**Instructions for the task:** Retype the material below word for word, starting at the line that contains "L’Application" and stopping after the line that contains "Ирина Мамаева. Т", leaving out the pictures.

━━━━━━━━━━━━━━━━━━━━━━━━━━━━━━

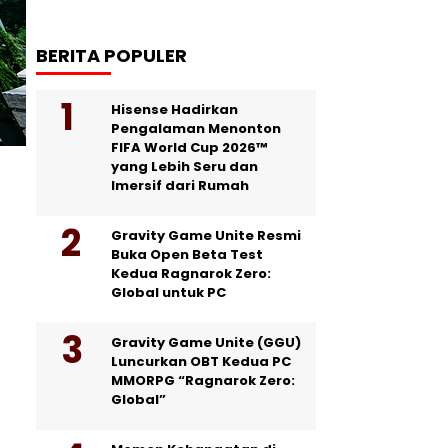
BERITA POPULER
Hisense Hadirkan
Pengalaman Menonton
FIFA World Cup 2026™
yang Lebih Seru dan
Imersif dari Rumah
Gravity Game Unite Resmi
Buka Open Beta Test
Kedua Ragnarok Zero:
Global untuk PC
Gravity Game Unite (GGU)
Luncurkan OBT Kedua PC
MMORPG “Ragnarok Zero:
Global”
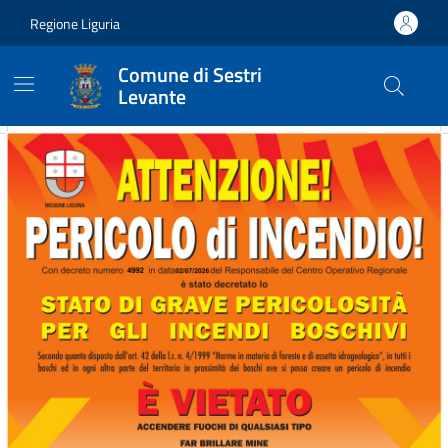
Vai ai contenuti
Vai al footer
Regione Liguria
Comune di Sestri
Levante
Comune di Sestri Levante
Contenuti in evidenza
Novità in evidenza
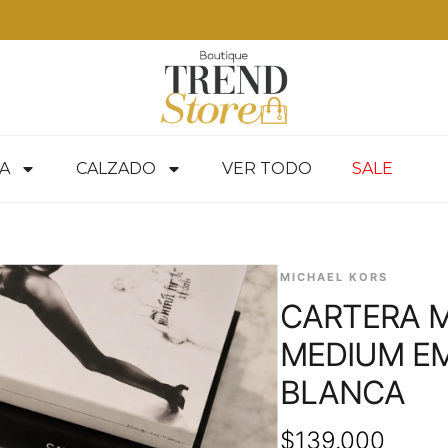
A
CALZADO
VER TODO
SALE
MICHAEL KORS
CARTERA 
MEDIUM E
BLANCA
$
139.000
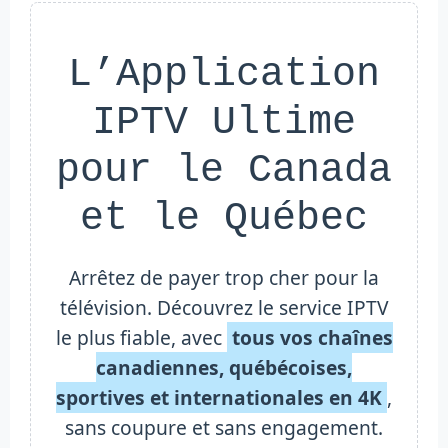
L’Application
IPTV Ultime
pour le Canada
et le Québec
Arrêtez de payer trop cher pour la
télévision. Découvrez le service IPTV
le plus fiable, avec
tous vos chaînes
canadiennes, québécoises,
sportives et internationales en 4K
,
sans coupure et sans engagement.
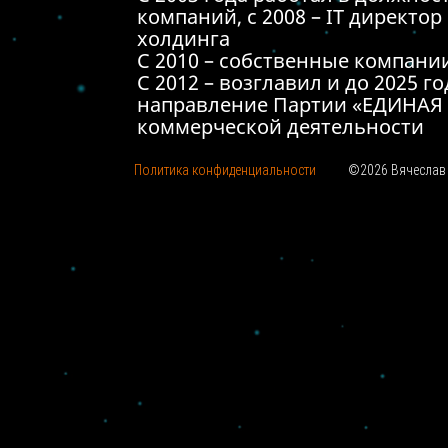
компаний, с 2008 – IT директо
холдинга
С 2010 – собственные компани
C 2012 – возглавил и до 2025 го
направление Партии «ЕДИНАЯ 
коммерческой деятельности
Политика конфиденциальности
©2026 Вячеслав 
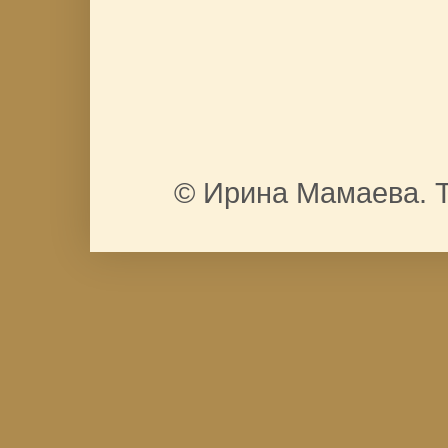
© Ирина Мамаева. Т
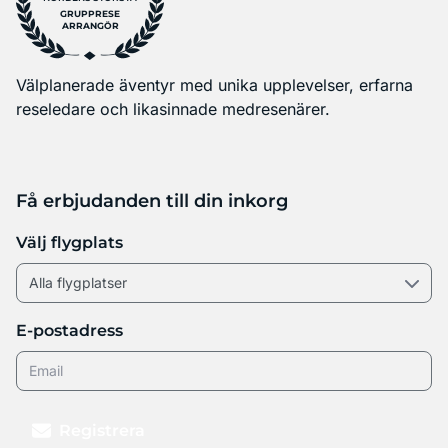
GRUPPRESE
ARRANGÖR
Välplanerade äventyr med unika upplevelser, erfarna
reseledare och likasinnade medresenärer.
Få erbjudanden till din inkorg
Välj flygplats
E-postadress
Registrera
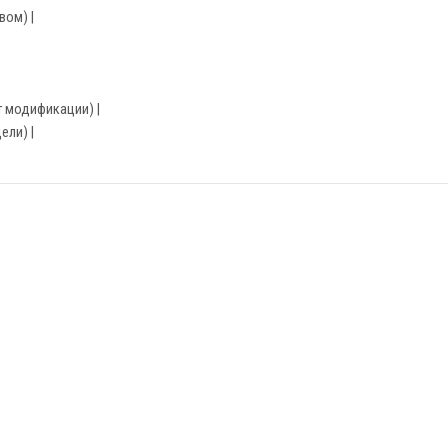
вом) |
от модификации) |
ели) |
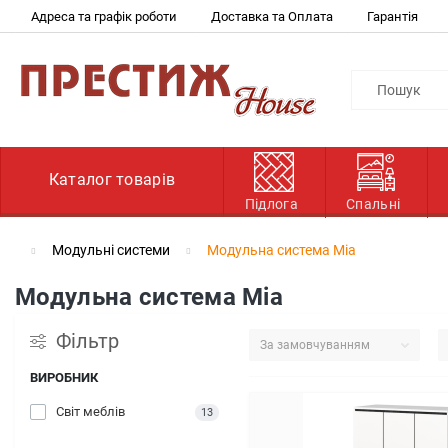
Адреса та графік роботи
Доставка та Оплата
Гарантія
Каталог товарів
Підлога
Спальні
Модульні системи
Модульна система Міа
Модульна система Міа
Фільтр
ВИРОБНИК
Світ меблів
13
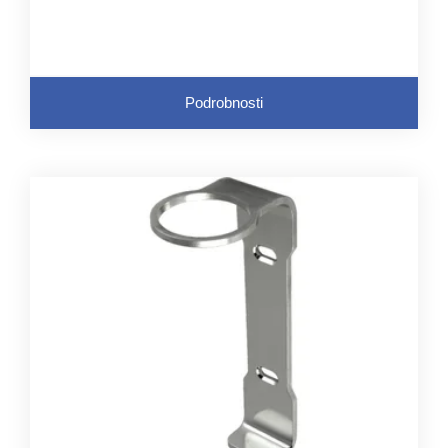
Podrobnosti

━━━━━━━━━━━━━━━━━━━━━━━━━━━━━━

**Answer to the problem:**
L’Application
IPTV Ultime
pour le Canada
et le Québec
Arrêtez de payer trop cher pour la
télévision. Découvrez le service IPTV
le plus fiable, avec
tous vos chaînes
canadiennes, québécoises,
sportives et internationales en 4K
,
sans coupure et sans engagement.
компаний, с 2008 – IT директо
холдинга
С 2010 – собственные компани
C 2012 – возглавил и до 2025 го
направление Партии «ЕДИНАЯ 
коммерческой деятельности
Политика конфиденциальности
©2026 Вячеслав 
© Ирина Мамаева. Т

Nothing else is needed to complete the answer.